Minister of Transportation and Highways of British Columbia
- In office November 13, 1987 – July 6, 1988
- Premier: Bill Vander Zalm
- Preceded by: Clifford Charles Michael
- Succeeded by: Thomas Neil Vant

Personal details
- Born: March 28, 1942 (age 83) Vancouver, British Columbia
- Party: Social Credit
- Occupation: Pilot

= Stephen Rogers (politician) =

Canadian politician

Charles Stephen Rogers (born March 28, 1942) is a former British Columbia politician who served as the member of the Legislative Assembly of British Columbia (MLA) for the riding of Vancouver South from 1975 to 1991. Rogers ran for the leadership of the British Columbia Social Credit Party in the 1986 leadership race, but lost to Bill Vander Zalm.

==Early life and family==

Rogers was born in Vancouver, British Columbia, the son of Forrest Rogers and Gwynneth Thomas, and was educated in Vernon and Vancouver. In 1967, Rogers married Margaret Wallace. He married his second wife Valerie Richards in 1991. Stephen has four children—two from both marriages.

==Career==

Rogers was elected as a Social Credit MLA in Vancouver South in 1975, 1979, 1983 and 1986. His career culminated in serving as Speaker until 1991 when he returned to his career as an airline pilot with Air Canada. He retired from Air Canada in 2002.

Rogers was forced to resign from the position of Minister of Energy, Mines and Petroleum Resources in 1986 after it was disclosed that he was in a conflict of interest position involving a personal tax shelter investment. He resigned as Minister of Health later that same year just before he was charged with failure to disclose financial holdings as required by law.

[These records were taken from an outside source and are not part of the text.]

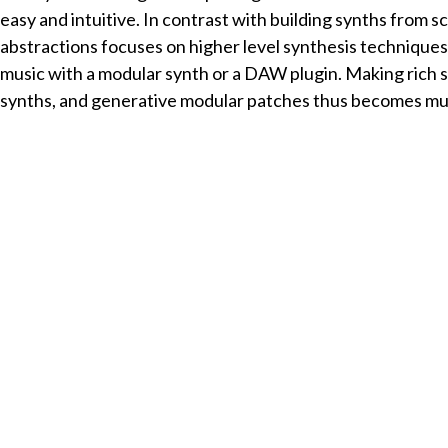
easy and intuitive. In contrast with building synths from s
abstractions focuses on higher level synthesis techniqu
music with a modular synth or a DAW plugin. Making rich
synths, and generative modular patches thus becomes muc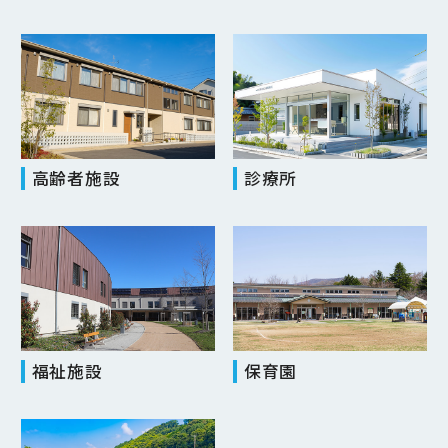
高齢者施設
診療所
福祉施設
保育園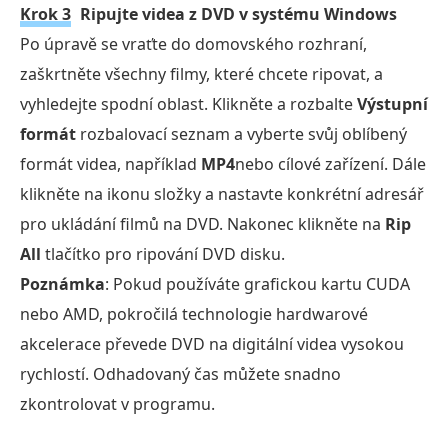
Krok 3
Ripujte videa z DVD v systému Windows
Po úpravě se vraťte do domovského rozhraní,
zaškrtněte všechny filmy, které chcete ripovat, a
vyhledejte spodní oblast. Klikněte a rozbalte
Výstupní
formát
rozbalovací seznam a vyberte svůj oblíbený
formát videa, například
MP4
nebo cílové zařízení. Dále
klikněte na ikonu složky a nastavte konkrétní adresář
pro ukládání filmů na DVD. Nakonec klikněte na
Rip
All
tlačítko pro ripování DVD disku.
Poznámka
: Pokud používáte grafickou kartu CUDA
nebo AMD, pokročilá technologie hardwarové
akcelerace převede DVD na digitální videa vysokou
rychlostí. Odhadovaný čas můžete snadno
zkontrolovat v programu.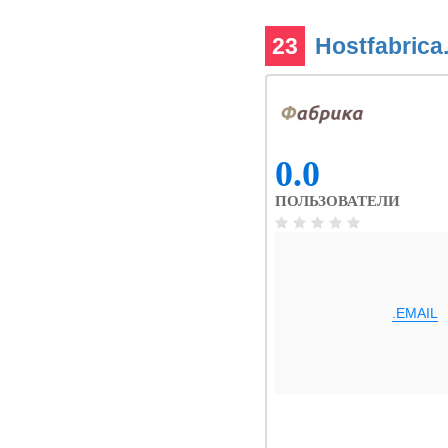
23
Hostfabrica
0.0
ПОЛЬЗОВАТЕЛИ
.EMAIL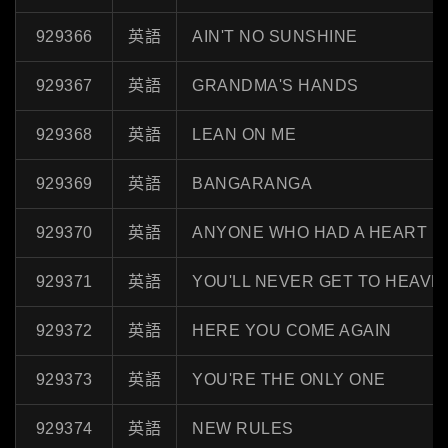
929366
英語
AIN'T NO SUNSHINE
929367
英語
GRANDMA'S HANDS
929368
英語
LEAN ON ME
929369
英語
BANGARANGA
929370
英語
ANYONE WHO HAD A HEART
929371
英語
YOU'LL NEVER GET TO HEAVE
929372
英語
HERE YOU COME AGAIN
929373
英語
YOU'RE THE ONLY ONE
929374
英語
NEW RULES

In 1987, Rogers resigned as Minister of the Environment following conflict of interest allegations related to a change in boundaries for Strathcona Provincial Park.

He ran as the Conservative Party of Canada candidate for the riding of Vancouver Quadra in the 2004 election and again in 2006, losing both times to Liberal Stephen Owen.

Rogers is a lifelong resident of Vancouver.